ILLINOIS -- State lawmakers are trying to make more room in prisons. A new bill could help do that by making the punishment for some drug crimes less severe.
ILLINOIS -- State lawmakers are trying to make more room in prisons. A new bill could help do that by making the punishment for some drug crimes less severe. WCIA-3's Alex Davis finds out why not everyone thinks it's a good idea.

It's time we turn over a new leaf. That's a message coming from a state lawmaker who wants the state to take a more lenient approach to prosecuting criminals in such cases as retail theft and low-level drug possession.

"There needs to be a re-balancing of the state's drug laws. We find a lot of individuals serving time for crimes like low-level offenses of possession of cannabis and other drugs that might be better off getting treatment."
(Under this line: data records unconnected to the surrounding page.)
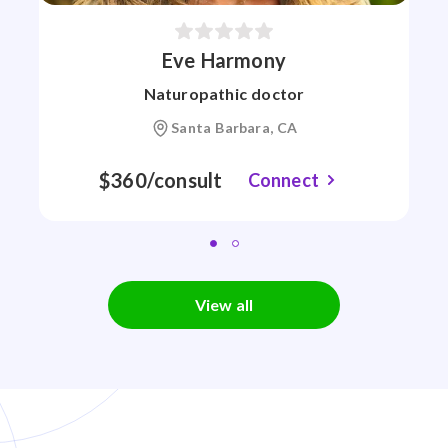
Eve Harmony
Naturopathic doctor
Santa Barbara, CA
$360/consult
Connect
View all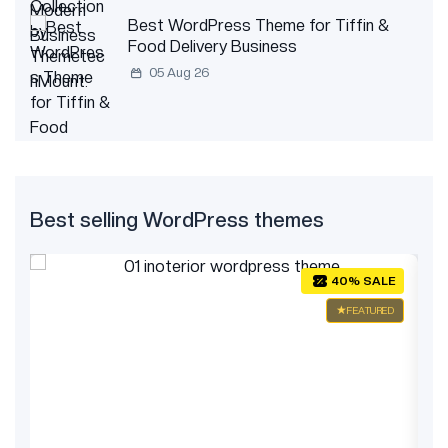
Best WordPress Theme for Tiffin &
Food Delivery Business
05 Aug 26
Best selling WordPress themes
E
40% SALE
ED
FEATURED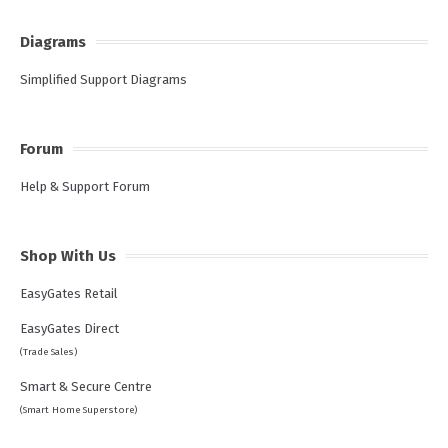
Diagrams
Simplified Support Diagrams
Forum
Help & Support Forum
Shop With Us
EasyGates Retail
EasyGates Direct
(Trade Sales)
Smart & Secure Centre
(Smart Home Superstore)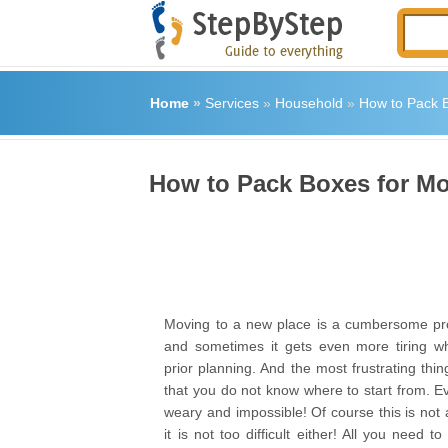
Home
»
Services
»
Household
»
How to Pack 
How to Pack Boxes for M
Moving to a new place is a cumbersome pr
and sometimes it gets even more tiring w
prior planning. And the most frustrating thi
that you do not know where to start from. E
weary and impossible! Of course this is not 
it is not too difficult either! All you need t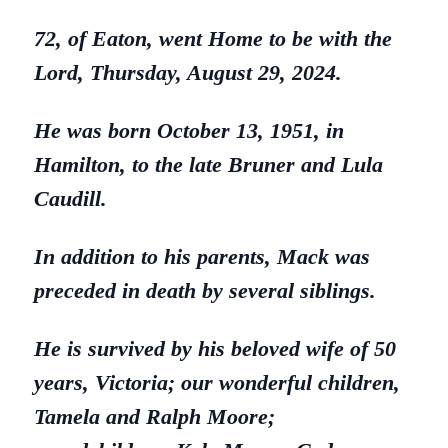
72, of Eaton, went Home to be with the
Lord, Thursday, August 29, 2024.
He was born October 13, 1951, in
Hamilton, to the late Bruner and Lula
Caudill.
In addition to his parents, Mack was
preceded in death by several siblings.
He is survived by his beloved wife of 50
years, Victoria; our wonderful children,
Tamela and Ralph Moore;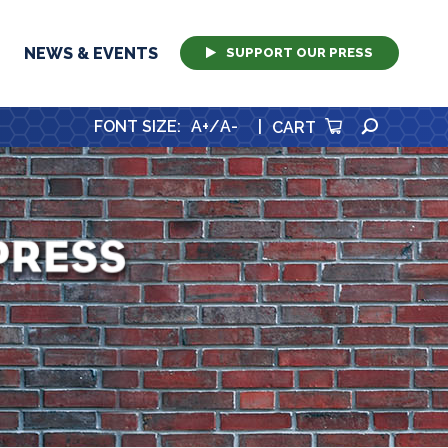
NEWS & EVENTS
SUPPORT OUR PRESS
SEARCH
FONT SIZE
:
A+
/
A-
|
CART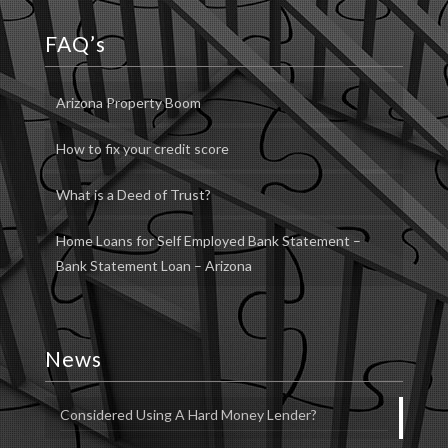
FAQ’s
Arizona Property Boom
How to fix your credit score
What is a Deed of Trust?
Home Loans for Self Employed Bank Statement –
Bank Statement Loan – Arizona
News
Considered Using A Hard Money Lender?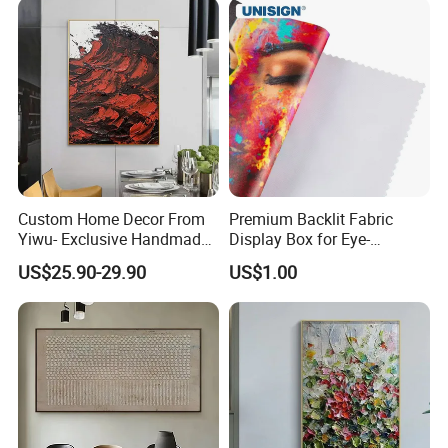
Custom Home Decor From
Premium Backlit Fabric
Yiwu- Exclusive Handmade
Display Box for Eye-
Abstract Oil Painting Wall
Catching Graphics
Company Profile
US$25.90-29.90
US$1.00
Art Decoration
1.
We have been exporting for
more than 20 years
,
which means we have a lot of experience; our service
includes price checking and orders with
factories; while making sure everything is done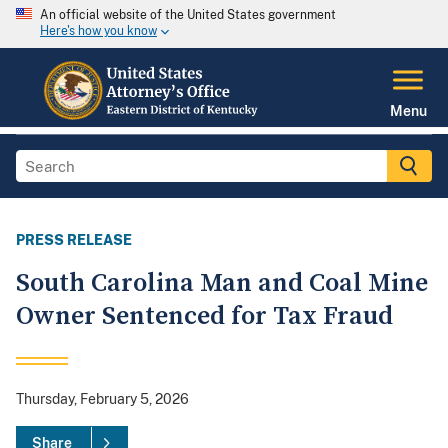
An official website of the United States government
Here's how you know
Menu
PRESS RELEASE
South Carolina Man and Coal Mine
Owner Sentenced for Tax Fraud
Thursday, February 5, 2026
Share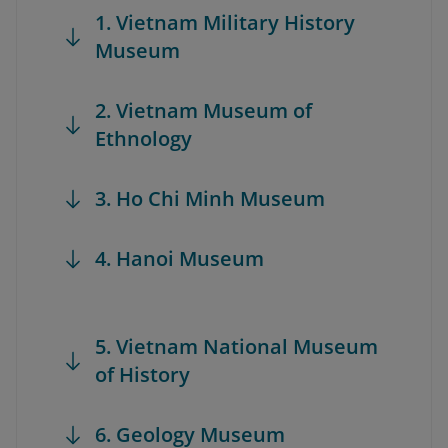
1. Vietnam Military History
Museum
2. Vietnam Museum of
Ethnology
3. Ho Chi Minh Museum
4. Hanoi Museum
5. Vietnam National Museum
of History
6. Geology Museum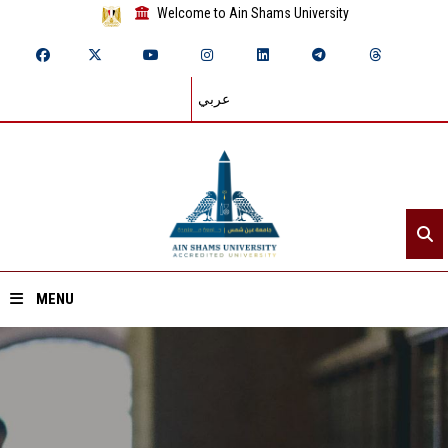
Welcome to Ain Shams University
عربي
MENU
Home
About ASU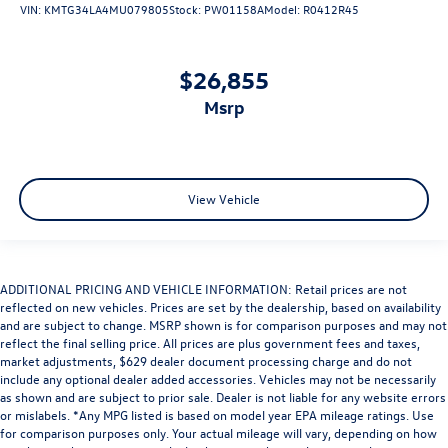
VIN:
KMTG34LA4MU079805
Stock:
PW01158A
Model:
R0412R45
$26,855
msrp
View Vehicle
ADDITIONAL PRICING AND VEHICLE INFORMATION: Retail prices are not
reflected on new vehicles. Prices are set by the dealership, based on availability
and are subject to change. MSRP shown is for comparison purposes and may not
reflect the final selling price. All prices are plus government fees and taxes,
market adjustments, $629 dealer document processing charge and do not
include any optional dealer added accessories. Vehicles may not be necessarily
as shown and are subject to prior sale. Dealer is not liable for any website errors
or mislabels. *Any MPG listed is based on model year EPA mileage ratings. Use
for comparison purposes only. Your actual mileage will vary, depending on how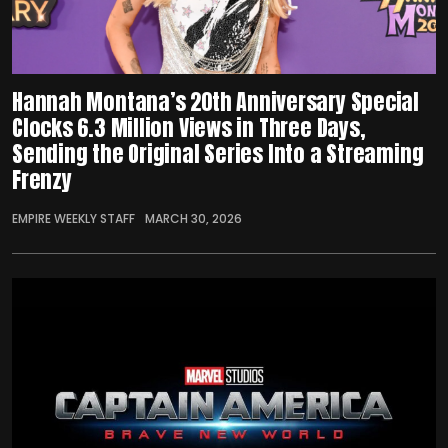
Hannah Montana’s 20th Anniversary Special
Clocks 6.3 Million Views in Three Days,
Sending the Original Series Into a Streaming
Frenzy
EMPIRE WEEKLY STAFF
MARCH 30, 2026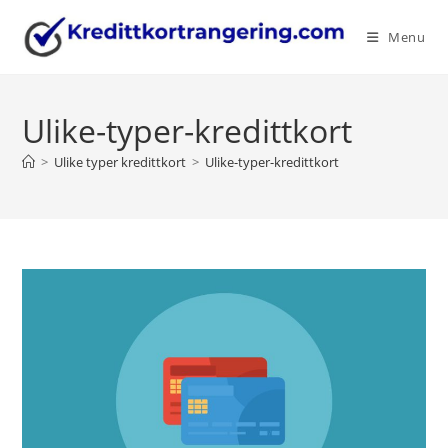
Skip
to
Menu
content
Ulike-typer-kredittkort
>
Ulike typer kredittkort
>
Ulike-typer-kredittkort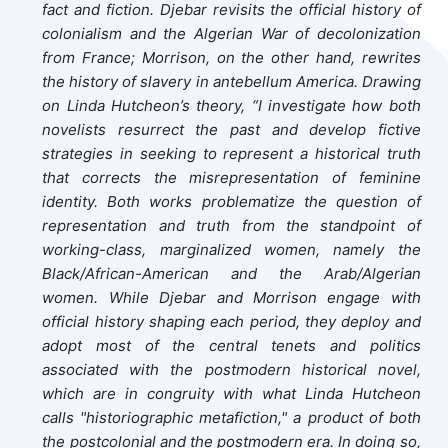
fact and fiction. Djebar revisits the official history of
colonialism and the Algerian War of decolonization
from France; Morrison, on the other hand, rewrites
the history of slavery in antebellum America. Drawing
on Linda Hutcheon’s theory, “I investigate how both
novelists resurrect the past and develop fictive
strategies in seeking to represent a historical truth
that corrects the misrepresentation of feminine
identity. Both works problematize the question of
representation and truth from the standpoint of
working-class, marginalized women, namely the
Black/African-American and the Arab/Algerian
women. While Djebar and Morrison engage with
official history shaping each period, they deploy and
adopt most of the central tenets and politics
associated with the postmodern historical novel,
which are in congruity with what Linda Hutcheon
calls "historiographic metafiction," a product of both
the postcolonial and the postmodern era. In doing so,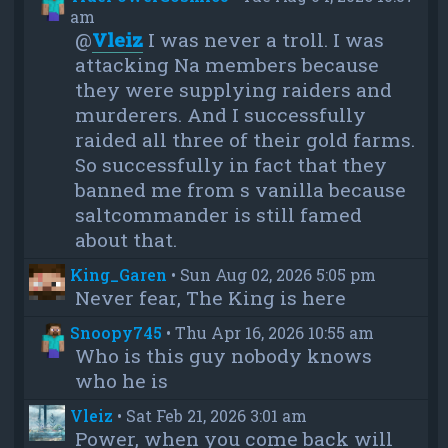
am
@
Vleiz
I was never a troll. I was
attacking Na members because
they were supplying raiders and
murderers. And I successfully
raided all three of their gold farms.
So successfully in fact that they
banned me from s vanilla because
saltcommander is still famed
about that.
King_Garen
•
Sun Aug 02, 2026 5:05 pm
Never fear, The King is here
Snoopy745
•
Thu Apr 16, 2026 10:55 am
Who is this guy nobody knows
who he is
Vleiz
•
Sat Feb 21, 2026 3:01 am
Power, when you come back will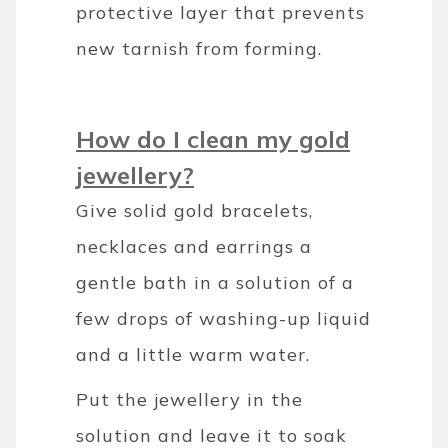
protective layer that prevents
new tarnish from forming.
How do I clean my gold
jewellery?
Give solid gold bracelets,
necklaces and earrings a
gentle bath in a solution of a
few drops of washing-up liquid
and a little warm water.
Put the jewellery in the
solution and leave it to soak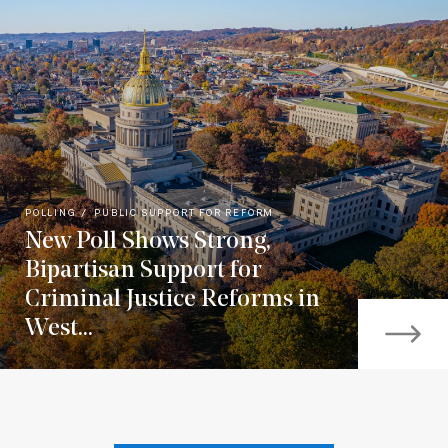
POLLING
PUBLIC SUPPORT FOR REFORM
New Poll Shows Strong,
Bipartisan Support for
Criminal Justice Reforms in
West...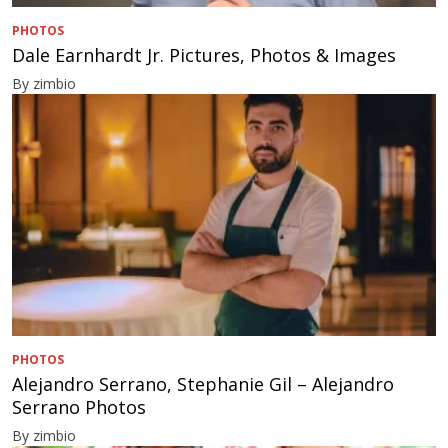
PHOTOS
Dale Earnhardt Jr. Pictures, Photos & Images
By zimbio
PHOTOS
Alejandro Serrano, Stephanie Gil – Alejandro
Serrano Photos
By zimbio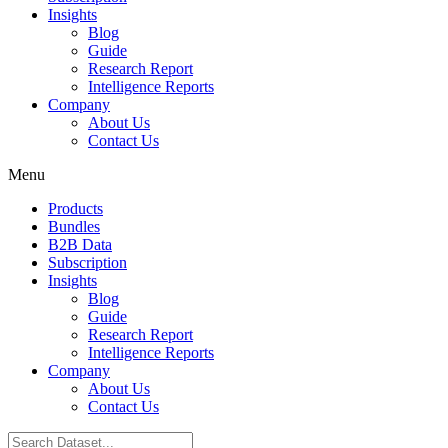
Insights
Blog
Guide
Research Report
Intelligence Reports
Company
About Us
Contact Us
Menu
Products
Bundles
B2B Data
Subscription
Insights
Blog
Guide
Research Report
Intelligence Reports
Company
About Us
Contact Us
Search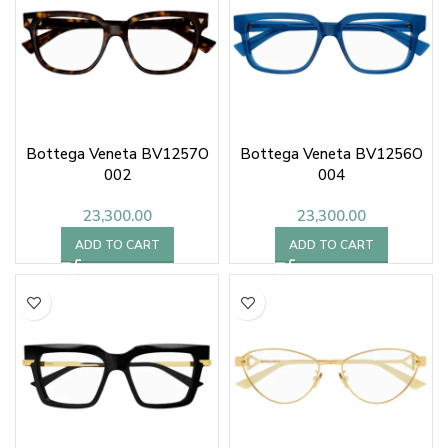
Bottega Veneta BV1257O
Bottega Veneta BV1256O
002
004
23,300.00
23,300.00
ADD TO CART
ADD TO CART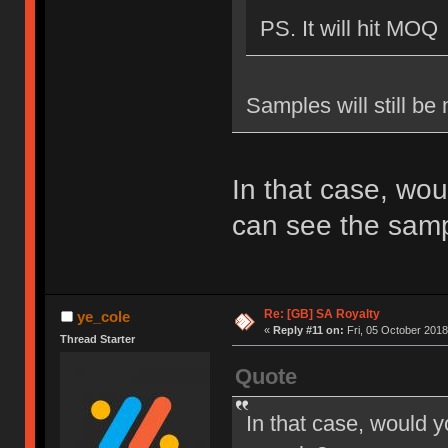
PS. It will hit MOQ
Samples will still be
In that case, wou
can see the sam
Re: [GB] SA Royalty
ye_cole
«
Reply #11 on:
Fri, 05 October 2018
Thread Starter
Quote
In that case, would y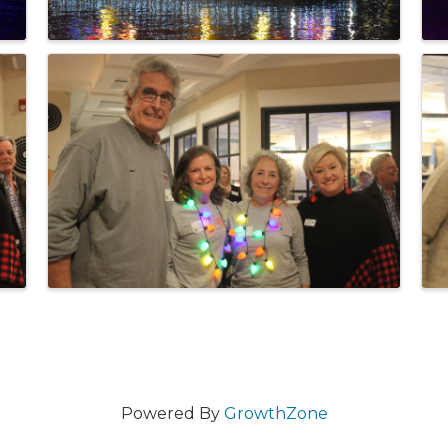
Powered By
GrowthZone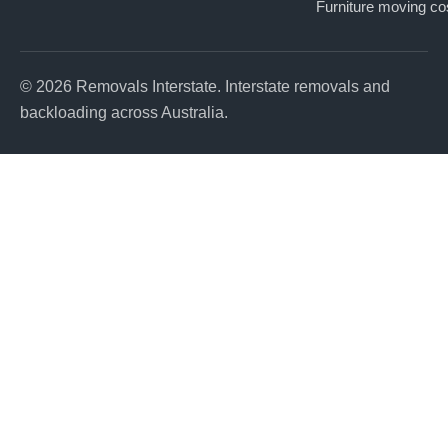
Furniture moving co
© 2026 Removals Interstate. Interstate removals and
backloading across Australia.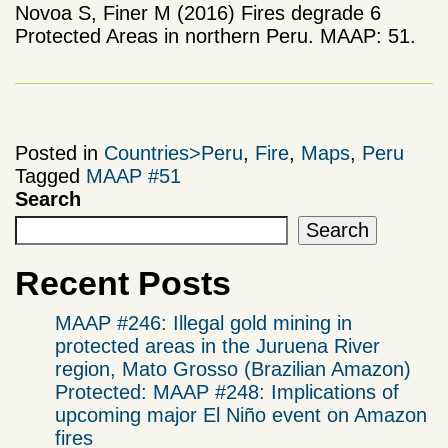
Novoa S, Finer M (2016) Fires degrade 6
Protected Areas in northern Peru. MAAP: 51.
Posted in
Countries>Peru
,
Fire
,
Maps
,
Peru
Tagged
MAAP #51
Search
Search
Recent Posts
MAAP #246: Illegal gold mining in
protected areas in the Juruena River
region, Mato Grosso (Brazilian Amazon)
Protected: MAAP #248: Implications of
upcoming major El Niño event on Amazon
fires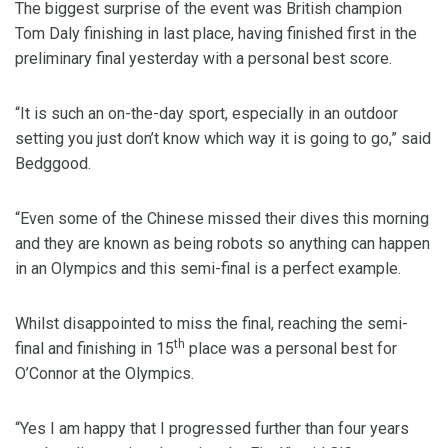
The biggest surprise of the event was British champion
Tom Daly finishing in last place, having finished first in the
preliminary final yesterday with a personal best score.
“It is such an on-the-day sport, especially in an outdoor
setting you just don’t know which way it is going to go,” said
Bedggood.
“Even some of the Chinese missed their dives this morning
and they are known as being robots so anything can happen
in an Olympics and this semi-final is a perfect example.
Whilst disappointed to miss the final, reaching the semi-
th
final and finishing in 15
place was a personal best for
O’Connor at the Olympics.
“Yes I am happy that I progressed further than four years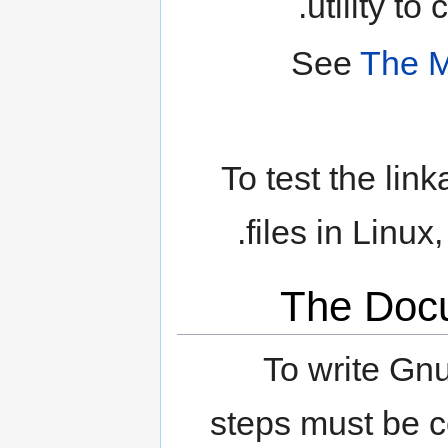
utility to
See
The M
To test the li
.
files in Linux
The Doc
To write Gn
steps must be c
Representative Michael Zalewski (D) is sponsoring several bills aimed at lightening sentences. The result, he thinks, would be fewer inmates taking up space and tax dollars in our state prisons.

Currently, there are some 49,000 inmates in Illinois' correctional system which is designed for 32,000.

"We're doing our best to realign the criminal code to ensure that it makes sense, that we're incarcerating violent offenders and getting the people with low-level drug addictions help."

But, from a law enforcement perspective, Zalewski is off the mark. One of his bills would decriminalize low-level marijuana possession and give first offenders a $250 find rather than a jail booking. That's something the Sangamon County Undersheriff says is misguided.

"It's a gateway drug. If you get used to using marijuana because you're not afraid of the penalty anymore, then it's going to lead to harder drugs."

He doesn't want society getting lax about drugs.

"Our fear is that people begin to associate drugs and it's okay to use it and it's not a big deal."

Saying, if the punishment no longer fits the crime, it might not be considered all that bad.

"You're beginning to rationalize the use of it. You're beginning to approve of it."

Representative Zalewski says Illinois' prisons are out of space and the cash-strapped state simply can't afford to continue spending money on our prison system.